→ REQUIRED WORK: Which lines below hold the word "cdots"? Report each one.

Source texts of formatted documents:
********************
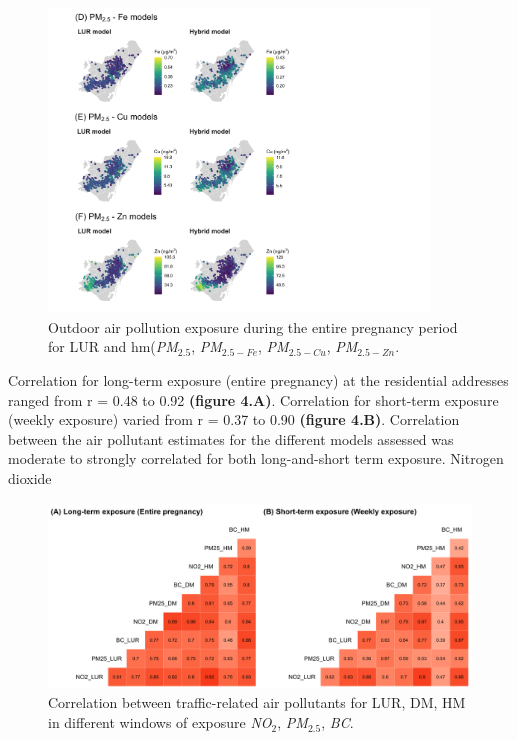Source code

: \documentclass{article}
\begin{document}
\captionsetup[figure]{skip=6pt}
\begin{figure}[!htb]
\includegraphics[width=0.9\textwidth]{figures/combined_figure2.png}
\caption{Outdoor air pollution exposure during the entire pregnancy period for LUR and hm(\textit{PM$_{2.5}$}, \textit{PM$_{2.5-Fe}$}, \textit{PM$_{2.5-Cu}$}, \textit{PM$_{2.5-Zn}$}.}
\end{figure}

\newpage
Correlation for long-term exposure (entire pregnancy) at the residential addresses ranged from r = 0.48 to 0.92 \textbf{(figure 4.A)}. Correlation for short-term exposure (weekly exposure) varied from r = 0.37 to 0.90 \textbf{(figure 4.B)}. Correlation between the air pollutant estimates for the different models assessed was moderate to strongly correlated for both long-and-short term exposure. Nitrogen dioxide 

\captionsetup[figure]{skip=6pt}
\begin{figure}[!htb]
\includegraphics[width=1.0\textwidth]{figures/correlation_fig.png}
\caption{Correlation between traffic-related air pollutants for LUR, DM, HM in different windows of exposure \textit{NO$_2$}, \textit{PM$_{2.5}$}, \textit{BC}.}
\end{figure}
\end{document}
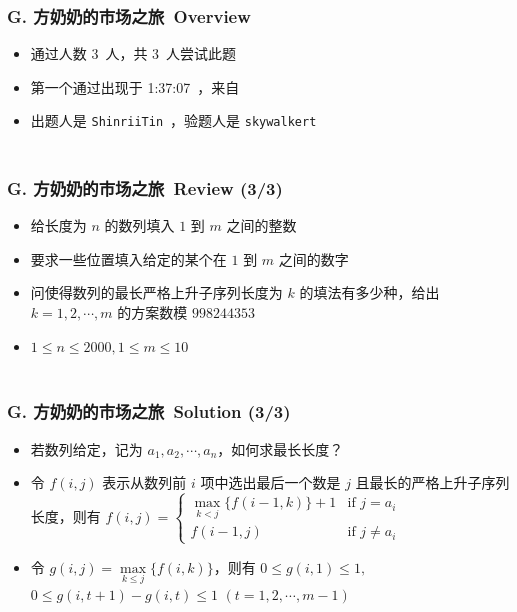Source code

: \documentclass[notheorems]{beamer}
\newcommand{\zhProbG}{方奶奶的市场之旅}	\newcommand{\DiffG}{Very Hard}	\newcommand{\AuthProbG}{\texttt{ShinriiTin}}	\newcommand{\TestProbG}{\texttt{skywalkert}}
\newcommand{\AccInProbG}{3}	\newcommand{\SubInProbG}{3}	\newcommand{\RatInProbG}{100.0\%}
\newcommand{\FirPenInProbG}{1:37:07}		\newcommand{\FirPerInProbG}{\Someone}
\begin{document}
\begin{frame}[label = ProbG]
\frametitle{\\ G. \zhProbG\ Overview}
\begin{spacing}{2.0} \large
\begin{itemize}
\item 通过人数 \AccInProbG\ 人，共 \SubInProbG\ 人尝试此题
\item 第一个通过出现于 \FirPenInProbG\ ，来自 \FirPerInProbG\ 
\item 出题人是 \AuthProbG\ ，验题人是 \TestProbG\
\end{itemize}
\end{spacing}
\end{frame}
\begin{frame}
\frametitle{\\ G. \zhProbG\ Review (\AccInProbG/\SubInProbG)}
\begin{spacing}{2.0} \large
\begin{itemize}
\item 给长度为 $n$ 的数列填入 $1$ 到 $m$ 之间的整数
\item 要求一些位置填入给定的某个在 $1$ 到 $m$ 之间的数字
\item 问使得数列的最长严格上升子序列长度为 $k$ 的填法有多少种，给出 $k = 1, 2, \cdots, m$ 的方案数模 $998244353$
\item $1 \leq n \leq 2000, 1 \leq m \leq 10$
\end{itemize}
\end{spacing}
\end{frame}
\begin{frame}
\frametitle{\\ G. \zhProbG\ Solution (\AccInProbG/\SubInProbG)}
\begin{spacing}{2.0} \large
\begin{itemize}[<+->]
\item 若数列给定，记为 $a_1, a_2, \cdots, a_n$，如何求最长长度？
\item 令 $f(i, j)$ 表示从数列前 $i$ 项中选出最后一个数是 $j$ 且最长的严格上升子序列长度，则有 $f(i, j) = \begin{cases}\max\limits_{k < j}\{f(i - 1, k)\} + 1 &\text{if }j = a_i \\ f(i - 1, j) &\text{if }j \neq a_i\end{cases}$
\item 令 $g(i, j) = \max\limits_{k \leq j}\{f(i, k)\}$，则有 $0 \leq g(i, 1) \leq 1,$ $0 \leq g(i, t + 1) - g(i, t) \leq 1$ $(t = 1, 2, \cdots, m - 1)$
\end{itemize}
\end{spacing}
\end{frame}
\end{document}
********************
→ TASK RESPONSE:
\item 问使得数列的最长严格上升子序列长度为 $k$ 的填法有多少种，给出 $k = 1, 2, \cdots, m$ 的方案数模 $998244353$
\item 若数列给定，记为 $a_1, a_2, \cdots, a_n$，如何求最长长度？
\item 令 $g(i, j) = \max\limits_{k \leq j}\{f(i, k)\}$，则有 $0 \leq g(i, 1) \leq 1,$ $0 \leq g(i, t + 1) - g(i, t) \leq 1$ $(t = 1, 2, \cdots, m - 1)$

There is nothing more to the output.